> **Aim of the task**
The response must restate all of the data word for word.

> **Supplied material**
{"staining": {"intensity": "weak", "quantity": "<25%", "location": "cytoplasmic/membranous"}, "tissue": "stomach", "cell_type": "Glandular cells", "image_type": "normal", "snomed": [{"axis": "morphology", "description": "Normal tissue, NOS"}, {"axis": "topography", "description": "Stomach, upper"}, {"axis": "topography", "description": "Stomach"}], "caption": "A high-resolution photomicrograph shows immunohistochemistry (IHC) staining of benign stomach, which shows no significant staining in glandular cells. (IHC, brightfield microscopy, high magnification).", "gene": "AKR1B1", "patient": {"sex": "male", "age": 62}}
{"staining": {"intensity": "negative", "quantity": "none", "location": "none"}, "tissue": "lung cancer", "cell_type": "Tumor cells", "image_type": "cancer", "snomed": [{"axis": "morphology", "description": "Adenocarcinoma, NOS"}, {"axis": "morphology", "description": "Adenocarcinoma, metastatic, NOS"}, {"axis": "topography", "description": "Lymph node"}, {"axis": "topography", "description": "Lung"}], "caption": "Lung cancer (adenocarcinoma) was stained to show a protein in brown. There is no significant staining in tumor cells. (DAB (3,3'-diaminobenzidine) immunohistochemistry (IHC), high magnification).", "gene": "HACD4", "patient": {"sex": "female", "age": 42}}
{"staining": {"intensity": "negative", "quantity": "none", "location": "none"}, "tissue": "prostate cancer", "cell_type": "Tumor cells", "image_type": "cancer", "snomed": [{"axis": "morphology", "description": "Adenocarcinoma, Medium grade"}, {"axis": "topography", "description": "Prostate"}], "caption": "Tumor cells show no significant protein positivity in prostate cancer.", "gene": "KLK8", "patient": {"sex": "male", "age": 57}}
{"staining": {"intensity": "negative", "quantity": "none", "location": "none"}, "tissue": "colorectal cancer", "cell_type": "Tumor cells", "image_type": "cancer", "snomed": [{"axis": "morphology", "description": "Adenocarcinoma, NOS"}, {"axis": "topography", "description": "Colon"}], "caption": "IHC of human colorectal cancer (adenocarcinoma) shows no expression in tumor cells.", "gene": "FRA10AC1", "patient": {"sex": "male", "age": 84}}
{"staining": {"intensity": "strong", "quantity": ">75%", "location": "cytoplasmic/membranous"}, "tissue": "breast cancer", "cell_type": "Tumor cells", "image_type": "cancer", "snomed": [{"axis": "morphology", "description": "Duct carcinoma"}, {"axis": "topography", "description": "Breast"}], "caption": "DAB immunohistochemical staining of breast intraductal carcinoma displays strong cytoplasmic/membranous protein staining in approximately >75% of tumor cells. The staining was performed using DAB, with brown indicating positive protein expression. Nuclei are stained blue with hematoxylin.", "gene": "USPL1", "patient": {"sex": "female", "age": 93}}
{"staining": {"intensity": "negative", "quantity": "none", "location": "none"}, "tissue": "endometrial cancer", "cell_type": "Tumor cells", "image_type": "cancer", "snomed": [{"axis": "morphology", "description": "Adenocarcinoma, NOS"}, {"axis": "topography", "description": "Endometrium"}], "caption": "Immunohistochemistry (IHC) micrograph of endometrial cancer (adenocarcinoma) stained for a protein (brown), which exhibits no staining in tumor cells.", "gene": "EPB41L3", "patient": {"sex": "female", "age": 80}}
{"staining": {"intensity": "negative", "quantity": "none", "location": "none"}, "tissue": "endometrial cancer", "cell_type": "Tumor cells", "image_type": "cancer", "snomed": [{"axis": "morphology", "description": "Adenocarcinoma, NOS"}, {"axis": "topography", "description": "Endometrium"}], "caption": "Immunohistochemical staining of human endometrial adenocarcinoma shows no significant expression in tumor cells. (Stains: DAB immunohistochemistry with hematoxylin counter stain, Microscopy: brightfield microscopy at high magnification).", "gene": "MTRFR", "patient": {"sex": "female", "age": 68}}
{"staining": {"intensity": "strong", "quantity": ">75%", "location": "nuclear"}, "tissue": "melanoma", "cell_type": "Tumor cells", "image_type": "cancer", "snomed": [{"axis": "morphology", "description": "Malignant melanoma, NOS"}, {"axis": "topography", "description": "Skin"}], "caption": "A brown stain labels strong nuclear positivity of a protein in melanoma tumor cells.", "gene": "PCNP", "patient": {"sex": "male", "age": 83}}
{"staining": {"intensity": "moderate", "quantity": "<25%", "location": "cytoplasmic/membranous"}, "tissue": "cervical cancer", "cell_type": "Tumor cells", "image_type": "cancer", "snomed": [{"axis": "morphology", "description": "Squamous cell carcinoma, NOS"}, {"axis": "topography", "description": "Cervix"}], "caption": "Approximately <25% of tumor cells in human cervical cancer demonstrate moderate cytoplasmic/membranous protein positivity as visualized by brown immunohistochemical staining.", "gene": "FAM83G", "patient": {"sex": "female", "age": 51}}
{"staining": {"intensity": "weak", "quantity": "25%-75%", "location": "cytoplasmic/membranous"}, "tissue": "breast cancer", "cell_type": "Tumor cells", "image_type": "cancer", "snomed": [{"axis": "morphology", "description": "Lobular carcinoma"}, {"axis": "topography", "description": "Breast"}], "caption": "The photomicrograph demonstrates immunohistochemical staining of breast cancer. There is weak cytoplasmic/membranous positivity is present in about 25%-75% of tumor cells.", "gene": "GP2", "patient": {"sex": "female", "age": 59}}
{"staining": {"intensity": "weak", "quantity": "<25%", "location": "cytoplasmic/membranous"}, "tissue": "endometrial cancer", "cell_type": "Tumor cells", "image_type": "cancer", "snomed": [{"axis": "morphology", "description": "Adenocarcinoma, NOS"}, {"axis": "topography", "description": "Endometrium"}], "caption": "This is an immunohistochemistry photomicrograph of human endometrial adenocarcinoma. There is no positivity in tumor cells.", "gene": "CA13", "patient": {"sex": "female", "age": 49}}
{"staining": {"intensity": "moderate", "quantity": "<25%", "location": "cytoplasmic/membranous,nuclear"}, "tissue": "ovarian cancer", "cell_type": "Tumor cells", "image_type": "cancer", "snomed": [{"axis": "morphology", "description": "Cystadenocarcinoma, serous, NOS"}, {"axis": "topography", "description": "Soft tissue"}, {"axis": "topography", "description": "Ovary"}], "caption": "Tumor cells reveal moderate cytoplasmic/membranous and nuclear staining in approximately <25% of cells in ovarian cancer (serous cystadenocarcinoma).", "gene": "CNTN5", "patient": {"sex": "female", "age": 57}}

> **Answer to this problem**
{"staining": {"intensity": "weak", "quantity": "<25%", "location": "cytoplasmic/membranous"}, "tissue": "stomach", "cell_type": "Glandular cells", "image_type": "normal", "snomed": [{"axis": "morphology", "description": "Normal tissue, NOS"}, {"axis": "topography", "description": "Stomach, upper"}, {"axis": "topography", "description": "Stomach"}], "caption": "A high-resolution photomicrograph shows immunohistochemistry (IHC) staining of benign stomach, which shows no significant staining in glandular cells. (IHC, brightfield microscopy, high magnification).", "gene": "AKR1B1", "patient": {"sex": "male", "age": 62}}
{"staining": {"intensity": "negative", "quantity": "none", "location": "none"}, "tissue": "lung cancer", "cell_type": "Tumor cells", "image_type": "cancer", "snomed": [{"axis": "morphology", "description": "Adenocarcinoma, NOS"}, {"axis": "morphology", "description": "Adenocarcinoma, metastatic, NOS"}, {"axis": "topography", "description": "Lymph node"}, {"axis": "topography", "description": "Lung"}], "caption": "Lung cancer (adenocarcinoma) was stained to show a protein in brown. There is no significant staining in tumor cells. (DAB (3,3'-diaminobenzidine) immunohistochemistry (IHC), high magnification).", "gene": "HACD4", "patient": {"sex": "female", "age": 42}}
{"staining": {"intensity": "negative", "quantity": "none", "location": "none"}, "tissue": "prostate cancer", "cell_type": "Tumor cells", "image_type": "cancer", "snomed": [{"axis": "morphology", "description": "Adenocarcinoma, Medium grade"}, {"axis": "topography", "description": "Prostate"}], "caption": "Tumor cells show no significant protein positivity in prostate cancer.", "gene": "KLK8", "patient": {"sex": "male", "age": 57}}
{"staining": {"intensity": "negative", "quantity": "none", "location": "none"}, "tissue": "colorectal cancer", "cell_type": "Tumor cells", "image_type": "cancer", "snomed": [{"axis": "morphology", "description": "Adenocarcinoma, NOS"}, {"axis": "topography", "description": "Colon"}], "caption": "IHC of human colorectal cancer (adenocarcinoma) shows no expression in tumor cells.", "gene": "FRA10AC1", "patient": {"sex": "male", "age": 84}}
{"staining": {"intensity": "strong", "quantity": ">75%", "location": "cytoplasmic/membranous"}, "tissue": "breast cancer", "cell_type": "Tumor cells", "image_type": "cancer", "snomed": [{"axis": "morphology", "description": "Duct carcinoma"}, {"axis": "topography", "description": "Breast"}], "caption": "DAB immunohistochemical staining of breast intraductal carcinoma displays strong cytoplasmic/membranous protein staining in approximately >75% of tumor cells. The staining was performed using DAB, with brown indicating positive protein expression. Nuclei are stained blue with hematoxylin.", "gene": "USPL1", "patient": {"sex": "female", "age": 93}}
{"staining": {"intensity": "negative", "quantity": "none", "location": "none"}, "tissue": "endometrial cancer", "cell_type": "Tumor cells", "image_type": "cancer", "snomed": [{"axis": "morphology", "description": "Adenocarcinoma, NOS"}, {"axis": "topography", "description": "Endometrium"}], "caption": "Immunohistochemistry (IHC) micrograph of endometrial cancer (adenocarcinoma) stained for a protein (brown), which exhibits no staining in tumor cells.", "gene": "EPB41L3", "patient": {"sex": "female", "age": 80}}
{"staining": {"intensity": "negative", "quantity": "none", "location": "none"}, "tissue": "endometrial cancer", "cell_type": "Tumor cells", "image_type": "cancer", "snomed": [{"axis": "morphology", "description": "Adenocarcinoma, NOS"}, {"axis": "topography", "description": "Endometrium"}], "caption": "Immunohistochemical staining of human endometrial adenocarcinoma shows no significant expression in tumor cells. (Stains: DAB immunohistochemistry with hematoxylin counter stain, Microscopy: brightfield microscopy at high magnification).", "gene": "MTRFR", "patient": {"sex": "female", "age": 68}}
{"staining": {"intensity": "strong", "quantity": ">75%", "location": "nuclear"}, "tissue": "melanoma", "cell_type": "Tumor cells", "image_type": "cancer", "snomed": [{"axis": "morphology", "description": "Malignant melanoma, NOS"}, {"axis": "topography", "description": "Skin"}], "caption": "A brown stain labels strong nuclear positivity of a protein in melanoma tumor cells.", "gene": "PCNP", "patient": {"sex": "male", "age": 83}}
{"staining": {"intensity": "moderate", "quantity": "<25%", "location": "cytoplasmic/membranous"}, "tissue": "cervical cancer", "cell_type": "Tumor cells", "image_type": "cancer", "snomed": [{"axis": "morphology", "description": "Squamous cell carcinoma, NOS"}, {"axis": "topography", "description": "Cervix"}], "caption": "Approximately <25% of tumor cells in human cervical cancer demonstrate moderate cytoplasmic/membranous protein positivity as visualized by brown immunohistochemical staining.", "gene": "FAM83G", "patient": {"sex": "female", "age": 51}}
{"staining": {"intensity": "weak", "quantity": "25%-75%", "location": "cytoplasmic/membranous"}, "tissue": "breast cancer", "cell_type": "Tumor cells", "image_type": "cancer", "snomed": [{"axis": "morphology", "description": "Lobular carcinoma"}, {"axis": "topography", "description": "Breast"}], "caption": "The photomicrograph demonstrates immunohistochemical staining of breast cancer. There is weak cytoplasmic/membranous positivity is present in about 25%-75% of tumor cells.", "gene": "GP2", "patient": {"sex": "female", "age": 59}}
{"staining": {"intensity": "weak", "quantity": "<25%", "location": "cytoplasmic/membranous"}, "tissue": "endometrial cancer", "cell_type": "Tumor cells", "image_type": "cancer", "snomed": [{"axis": "morphology", "description": "Adenocarcinoma, NOS"}, {"axis": "topography", "description": "Endometrium"}], "caption": "This is an immunohistochemistry photomicrograph of human endometrial adenocarcinoma. There is no positivity in tumor cells.", "gene": "CA13", "patient": {"sex": "female", "age": 49}}
{"staining": {"intensity": "moderate", "quantity": "<25%", "location": "cytoplasmic/membranous,nuclear"}, "tissue": "ovarian cancer", "cell_type": "Tumor cells", "image_type": "cancer", "snomed": [{"axis": "morphology", "description": "Cystadenocarcinoma, serous, NOS"}, {"axis": "topography", "description": "Soft tissue"}, {"axis": "topography", "description": "Ovary"}], "caption": "Tumor cells reveal moderate cytoplasmic/membranous and nuclear staining in approximately <25% of cells in ovarian cancer (serous cystadenocarcinoma).", "gene": "CNTN5", "patient": {"sex": "female", "age": 57}}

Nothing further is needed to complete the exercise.